By changing the way the cryptocurrency Ethereum, it is possible that electricity consumption could be reduced nationwide. The amount of electricity saved is similar to Ireland and Austria, suggests a paper published in the data science journal Patterns.
Bitcoin, the largest cryptocurrency, is believed to consume more electricity than Finland. It has even been suggested that Bitcoin emissions could exceed the global savings currently achieved from driving EVs, the article states.
Like all cryptocurrencies, Ethereum relies on the blockchain. A blockchain is a huge, constantly updated database that records all transactions. Previously, this was maintained and verified by a system called Proof of Work. This system is used by many cryptocurrencies, including Bitcoin. New cryptocurrency coins were awarded to companies and volunteers whose computers helped run the network.
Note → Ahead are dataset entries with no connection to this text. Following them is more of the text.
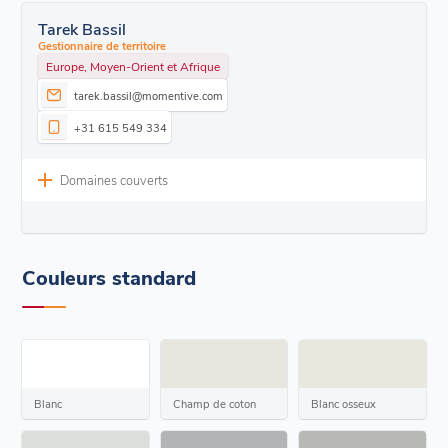
Tarek Bassil
Gestionnaire de territoire
Europe, Moyen-Orient et Afrique
tarek.bassil@momentive.com
+31 615 549 334
Domaines couverts
Couleurs standard
Blanc
Champ de coton
Blanc osseux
The more work you complete, the higher your chances of creating new coins. This has led companies to set up huge warehouses with computers that run 24/7, often powered by fossil fuels, the article suggests. however, at an event called The merge on September 15th, Ethereum switched to a system called Proof of Stake. With this system, the possibility of creating new coins is no longer dependent on the amount of computational work done.
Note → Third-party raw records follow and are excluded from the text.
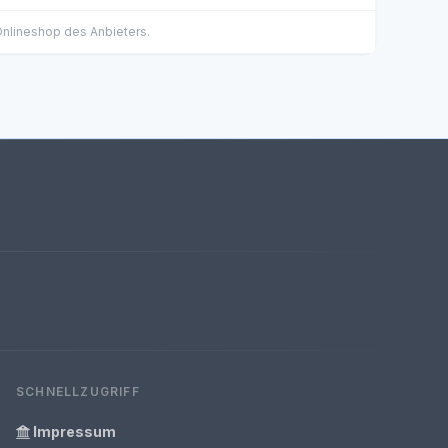
 Onlineshop des Anbieters.
SCHNELLZUGRIFF
Impressum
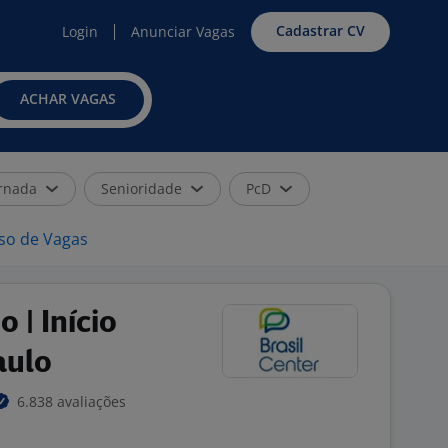
Cadastrar CV
Login
Anunciar Vagas
ACHAR VAGAS
rnada
Senioridade
PcD
iso de Vagas
 | Início
aulo
6.838 avaliações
The technical complexity of the switch can be compared to rebuilding the foundation of a skyscraper while standing. However, a peer-reviewed Perspective suggests that it reduced Ethereum’s power consumption by at least 99.84%. The Ethereum blockchain also supports other coins and crypto products such as non-fungible tokens (NFTs) worth hundreds of millions of dollars. But Alex de Vries, author of the paper and a data science and economics researcher at the VU University Amsterdam in the Netherlands, warns that computers may have simply switched to creating other cryptocurrencies.
In September 2022, the White House Office of Science and Technology Policy said legal restrictions on energy-intensive cryptocurrency mining should be considered.
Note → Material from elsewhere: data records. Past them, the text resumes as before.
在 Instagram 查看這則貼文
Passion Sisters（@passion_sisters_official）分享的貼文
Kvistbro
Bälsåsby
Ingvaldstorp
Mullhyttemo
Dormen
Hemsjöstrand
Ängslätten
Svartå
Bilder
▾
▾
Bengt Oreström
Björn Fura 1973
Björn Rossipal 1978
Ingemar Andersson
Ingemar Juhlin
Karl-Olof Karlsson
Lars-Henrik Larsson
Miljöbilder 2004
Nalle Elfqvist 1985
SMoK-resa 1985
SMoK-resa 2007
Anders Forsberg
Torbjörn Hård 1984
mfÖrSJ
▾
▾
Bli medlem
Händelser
Mr. De Vries said: “The Bitcoin community has been very anti-change but the Ethereum community has shown that despite concerns and resistance, it is possible to make the necessary changes on a live blockchain, which means that the Bitcoin community may need a little bit of a nudge from the outside to actually make things happen.”
Gavin Brown, associate professor at the University of Liverpool, told BBC News: To achieve this, the new regulatory outlook is an important instrument. However, it has been profitable for Bitcoin and Ethereum enthusiasts to clean up their acts in order to attract money from institutional investors such as banks and pension funds. “A lot of this money may want to invest in crypto right now, but won’t be able to do so until crypto is more sustainable,” he said.
De Vries also argued that “blockchain-based systems remain relatively inefficient compared to centralized alternatives,” and that the Ethereum community has raised concerns over environmental concerns regarding crypto assets. He warned that it was too early to declare “complete victory”.